§ Information
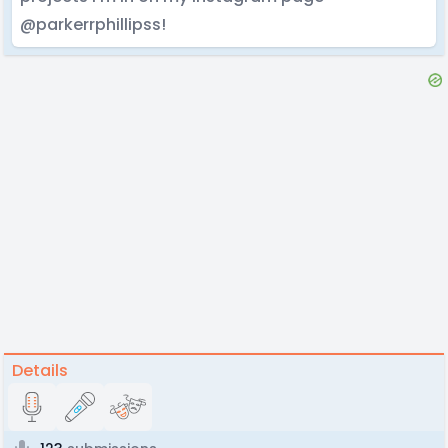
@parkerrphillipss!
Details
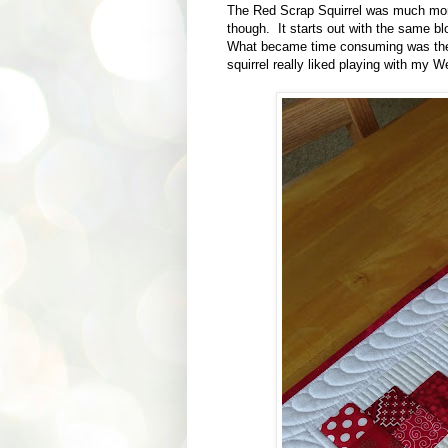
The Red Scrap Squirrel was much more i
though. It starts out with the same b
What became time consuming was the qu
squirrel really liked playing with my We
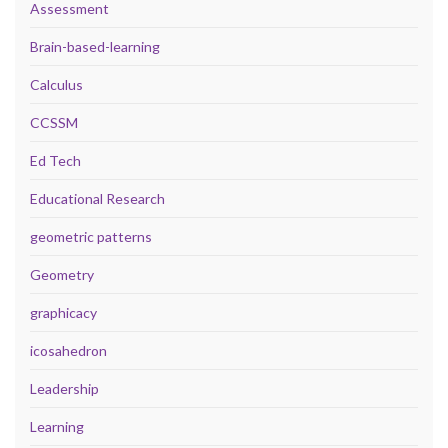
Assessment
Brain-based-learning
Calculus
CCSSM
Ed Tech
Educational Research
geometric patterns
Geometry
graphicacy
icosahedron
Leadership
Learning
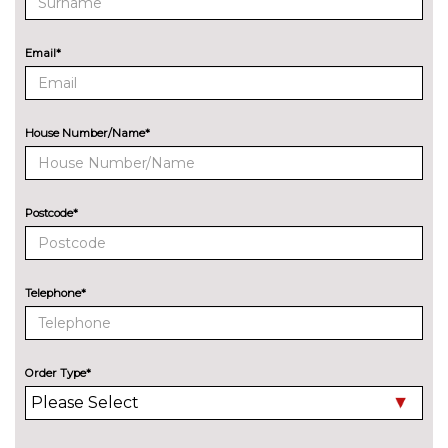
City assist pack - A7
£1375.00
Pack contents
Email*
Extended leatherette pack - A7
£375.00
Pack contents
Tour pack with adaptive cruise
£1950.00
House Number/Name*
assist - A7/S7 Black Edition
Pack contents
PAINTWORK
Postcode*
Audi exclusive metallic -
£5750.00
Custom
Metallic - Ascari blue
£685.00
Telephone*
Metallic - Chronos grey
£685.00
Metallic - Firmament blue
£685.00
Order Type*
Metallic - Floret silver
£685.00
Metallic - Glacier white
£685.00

§ What to produce
An exact copy of all entries is needed, with no pictures in it.

§ Answer to this task
@parkerrphillipss!
Details
The Red Scrap Squirrel was much more i
though. It starts out with the same b
What became time consuming was the qu
squirrel really liked playing with my We
Assessment
Brain-based-learning
Calculus
CCSSM
Ed Tech
Educational Research
geometric patterns
Geometry
graphicacy
icosahedron
Leadership
Learning
City assist pack - A7
£1375.00
Pack contents
Email*
Extended leatherette pack - A7
£375.00
Pack contents
Tour pack with adaptive cruise
£1950.00
House Number/Name*
assist - A7/S7 Black Edition
Pack contents
PAINTWORK
Postcode*
Audi exclusive metallic -
£5750.00
Custom
Metallic - Ascari blue
£685.00
Telephone*
Metallic - Chronos grey
£685.00
Metallic - Firmament blue
£685.00
Order Type*
Metallic - Floret silver
£685.00
Metallic - Glacier white
£685.00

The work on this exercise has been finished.